В стане главного воеводы было пустовато.
Когда я вошел в шатер и поприветствовал князя Одоевского, он предложил присесть.
– Ну что, Георгий, враг ушел несолоно хлебавши. Война закончена, государь распорядился распустить полк. Теперь тебе да боярам твоим путь через Москву. В Разрядный приказ знамя полка сдашь да воеводскую отписку подготовь, дьяку представишь. В приказе жалованье получить надо. А уж опосля – по домам. Не ожидал, что ты с честью полком командовать сможешь. Одно дело – десяток боярский в сечу водить, и совсем другое – полк. Молодец! Государю все обскажу. И что татар побил, сам малой кровью откупившись. Так и впредь воевать надо. Долго не задерживаю, понимаю – устал. Да и у меня дел невпроворот. Свидимся еще.
Я откланялся.
Полк мой остановился на ночлег здесь же, в главном лагере. Я собрал бояр, поблагодарил их и воинство за верность долгу, усердие в деле государевом, за храбрость. И обрадовал, что война закончена, государь ополчение по домам распускает. Сообщение было встречено с ликованием.
Напоследок я дал задание боярам – о дружинах своих заботиться, подготовкой воинов заняться, у кого слабыми оказались, про доспехи и вооружение помнить. Обещал в Москве о пушках для полка договориться – чтобы людей для наряда пушечного готовили.
Я собрал свою дружину и людей знаменных – им следовало со мной до приказа быть, и мы выступили в столицу.
До Москвы мы добирались долго – сдерживали пешие ратники, да еще и дороги оказались забиты войсками, идущими из Коломны.
Мы въехали в белокаменную уставшие, и – сразу в Разрядный приказ. В здании было много служивых. Нашли комнату дьяка. Знаменщики вошли со знаменем. Я опустился на колено, прикоснулся губами к краю полотнища и передал стяг дьяку. Священная хоругвь будет храниться в палатах до следующих сборов. Однако если война случится, получим мы уже другое знамя. Так делали при государе Василии, чтобы неприятель в бою не знал заранее – что за полк перед ним.
Рассказал коротко дьяку о проблемах воеводских, про пушки и пищали.

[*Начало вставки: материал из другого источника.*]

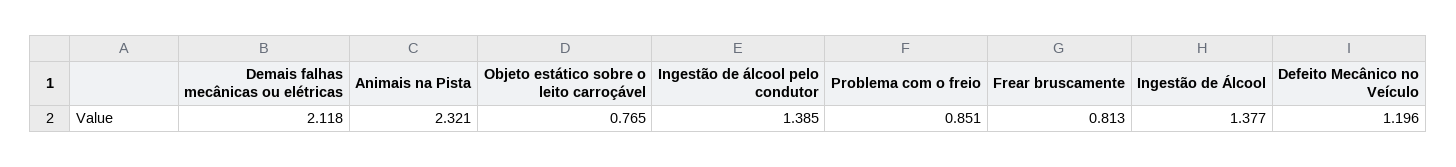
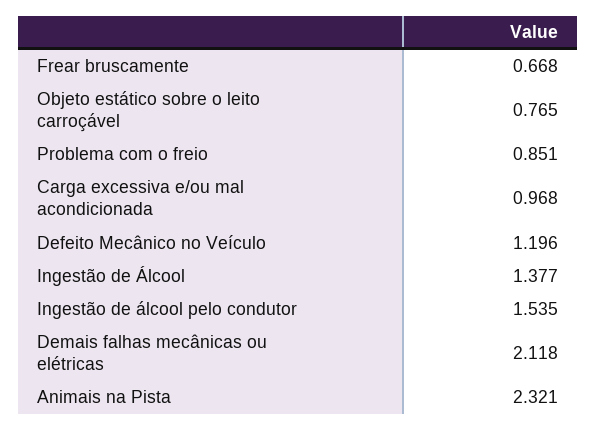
Ingestão de álcool pelo condutor: 1.385 -> 1.535
Frear bruscamente: 0.813 -> 0.668
Carga excessiva e/ou mal acondicionada: none -> 0.968

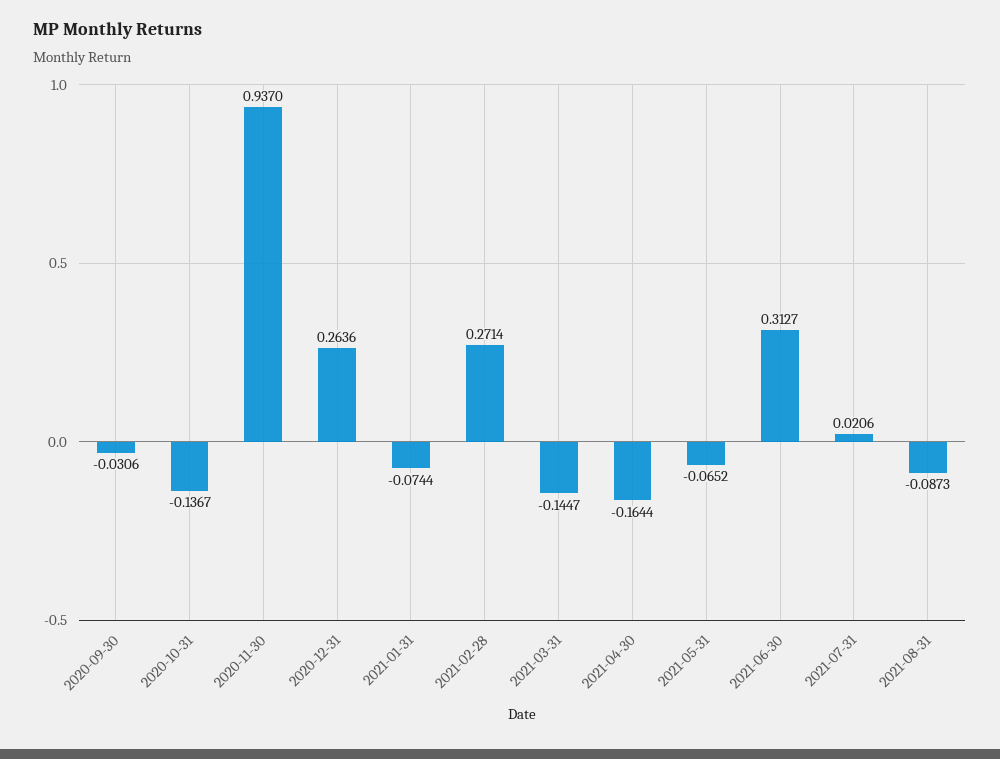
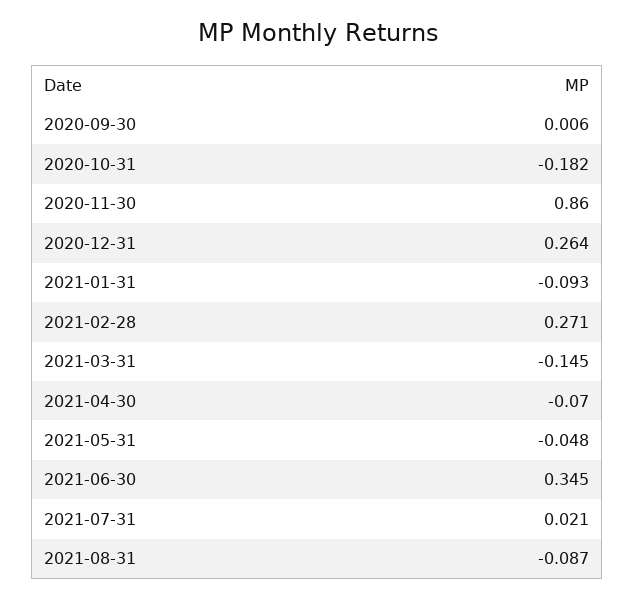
2020-09-30: -0.0306 -> 0.006
2020-10-31: -0.1367 -> -0.182
2020-11-30: 0.937 -> 0.86
2021-01-31: -0.0744 -> -0.093
2021-04-30: -0.1644 -> -0.07
2021-05-31: -0.0652 -> -0.048
2021-06-30: 0.3127 -> 0.345

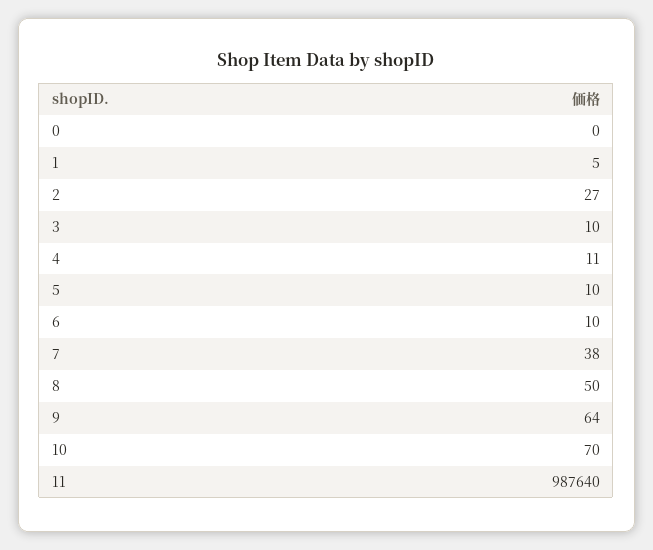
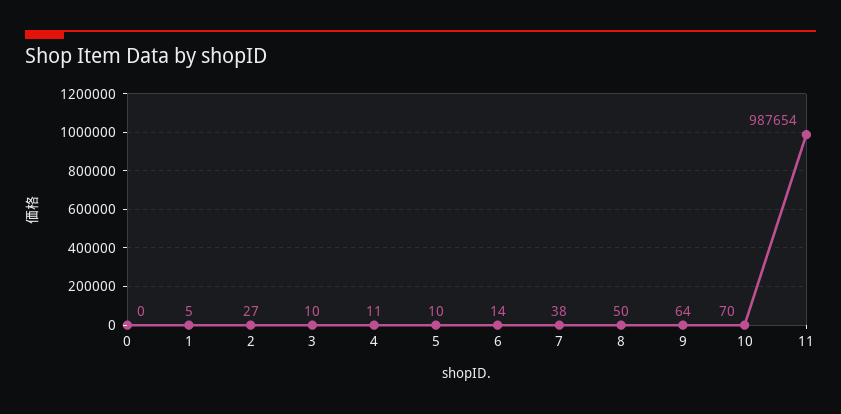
6: 10 -> 14
11: 987640 -> 987654

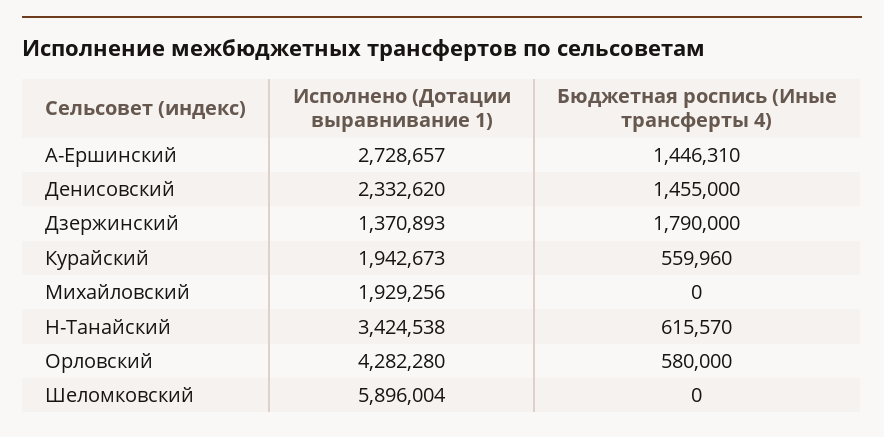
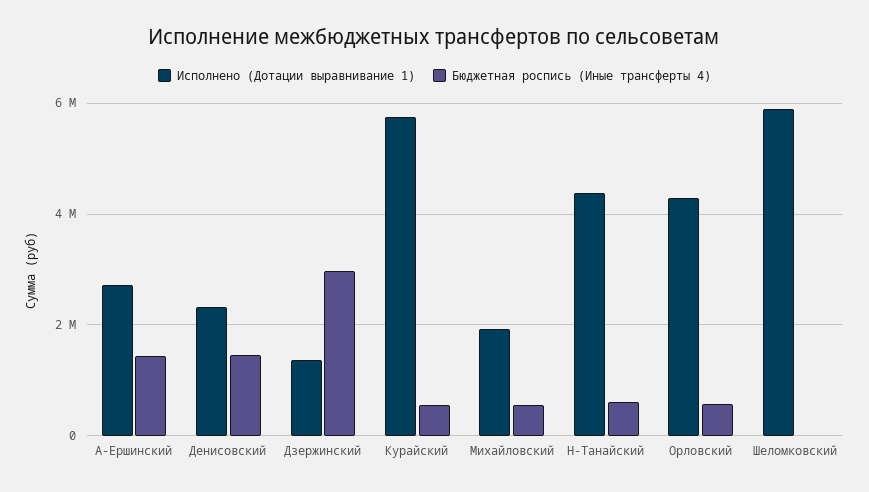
Бюджетная роспись (Иные трансферты 4), Дзержинский: 1790000 -> 3000000
Исполнено (Дотации выравнивание 1), Курайский: 1942673 -> 5800000
Бюджетная роспись (Иные трансферты 4), Михайловский: 0 -> 600000
Исполнено (Дотации выравнивание 1), Н-Танайский: 3424538 -> 4400000

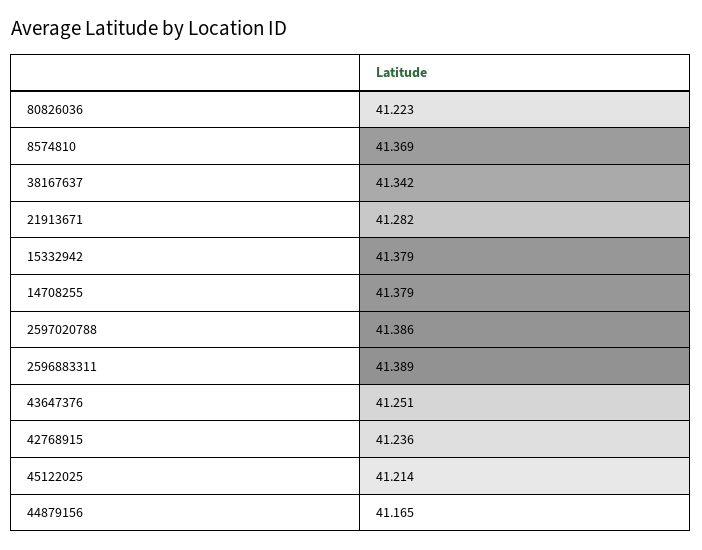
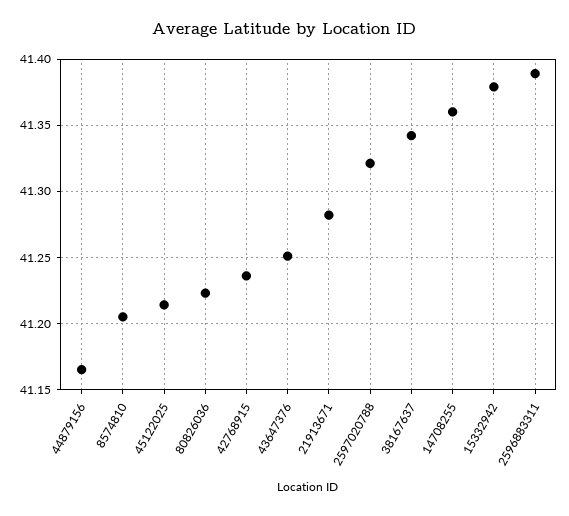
8574810: 41.369 -> 41.205
14708255: 41.379 -> 41.36
2597020788: 41.386 -> 41.32

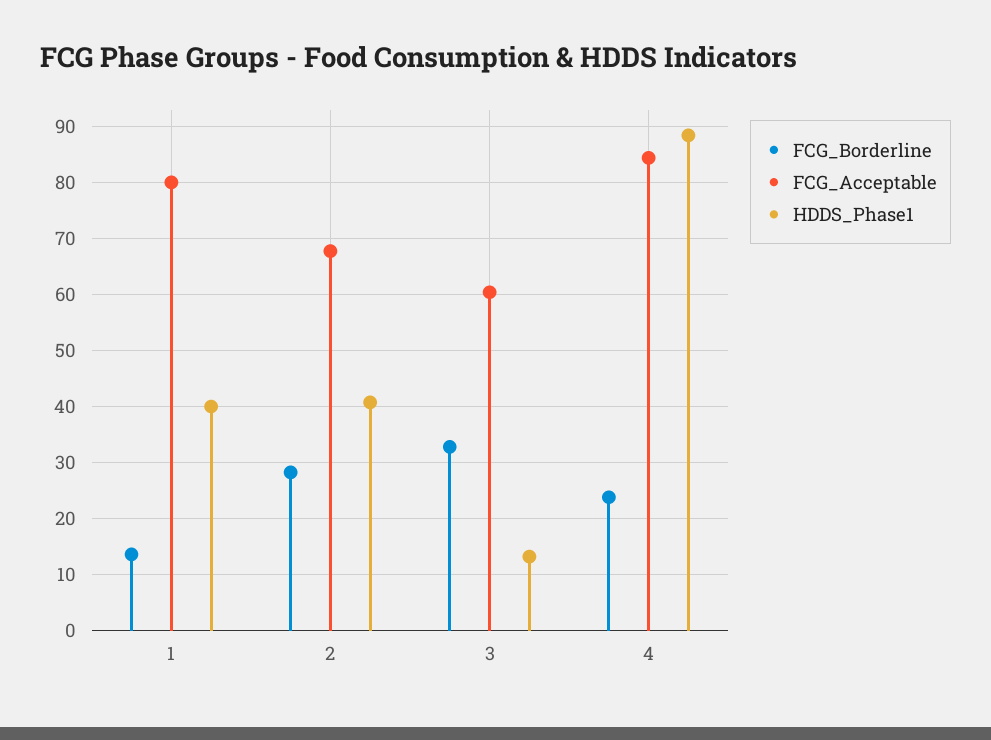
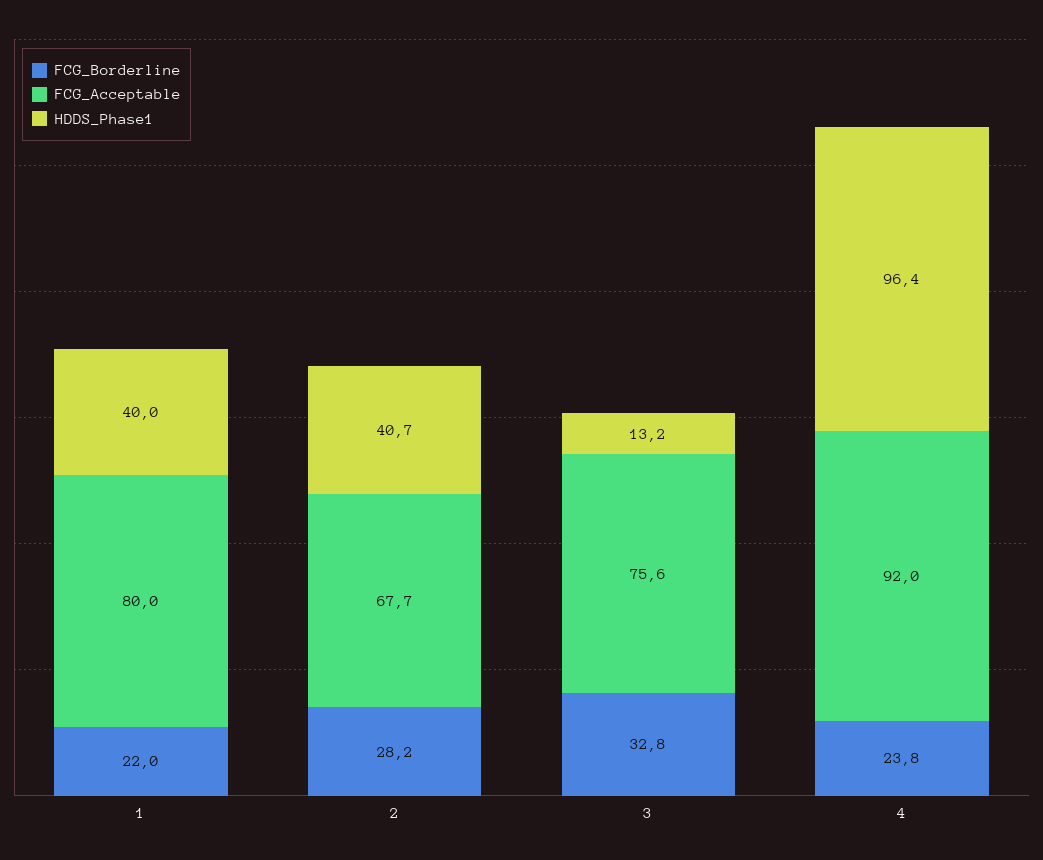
FCG_Borderline, 1: 14 -> 22
FCG_Acceptable, 3: 60 -> 75.6
FCG_Acceptable, 4: 84 -> 92
HDDS_Phase1, 4: 88 -> 96.4

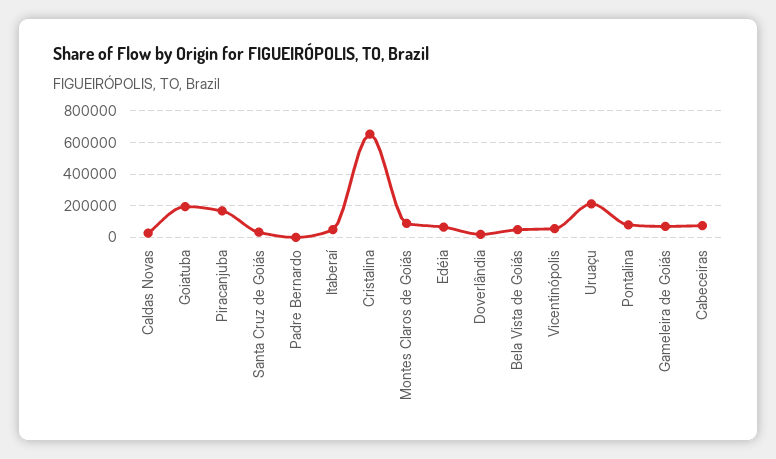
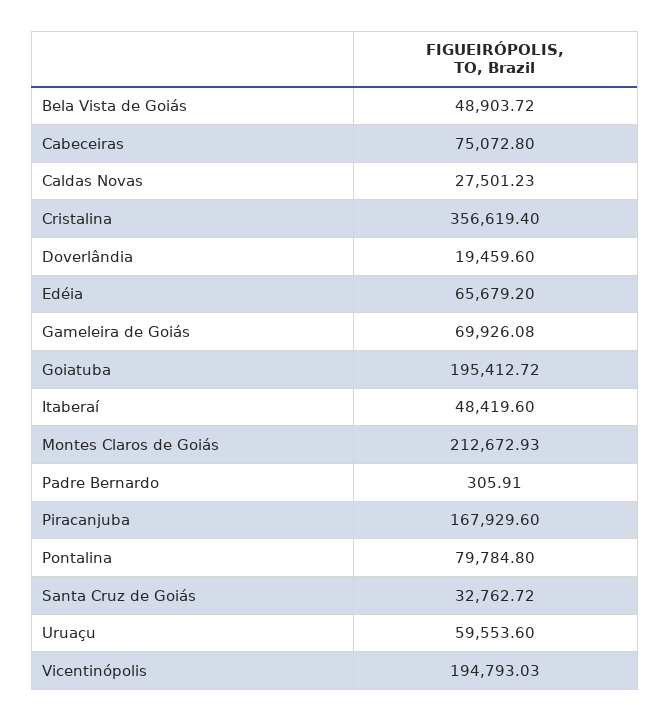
Cristalina: 650000 -> 356619.4
Montes Claros de Goiás: 100000 -> 212672.93
Vicentinópolis: 50000 -> 194793.03
Uruaçu: 200000 -> 59553.6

Осталось отписку воеводскую готовить, позже составлю и передам.
Вышли от дьяка в шумный зал – приказ напоминал растревоженный улей: сновали писари, подьячие, толпились бояре, ожидавшие жалованья. Дошла очередь и до меня. Я получил жалованье, вздохнул облегченно, и мы в этот же день, хотя и наступил вечер, выехали из шумной столицы.
Ехали до первого постоялого двора, надеясь на человеческий отдых – в постелях, но двор оказался забит до отказа такими же ратниками, как и мы.
– Ну что, други, будем искать другой постоялый двор?
– А может – ну его к черту? Месяц на земле спали, поспим еще, – предложил Федька-заноза.
Отъехав с пару верст, мы нашли отличное место на опушке леса, у реки. Расседлав и пустив пастись лошадей, мы улеглись на потники и уснули. Даже готовить еду никто не захотел.
Зато утром развели костер и покушали обстоятельно, не спеша. И ехали также не быстро. Куда теперь спешить? Врагу дали отпор, трофеи взяты, жалованье получено. Холопы боевые в уборке урожая участия не принимают. Можно и не торопиться.
Однако по мере приближения к дому лошади сами стали убыстрять ход, и последние десятки верст мы уже летели галопом. Вот и Вологда показалась. Все, дома!
После радостной встречи дома, отмывшись и отъевшись домашними харчами, мы сходили в церковь – приняли причастие, поставили свечи Георгию Победоносцу и святому Пантелеймону.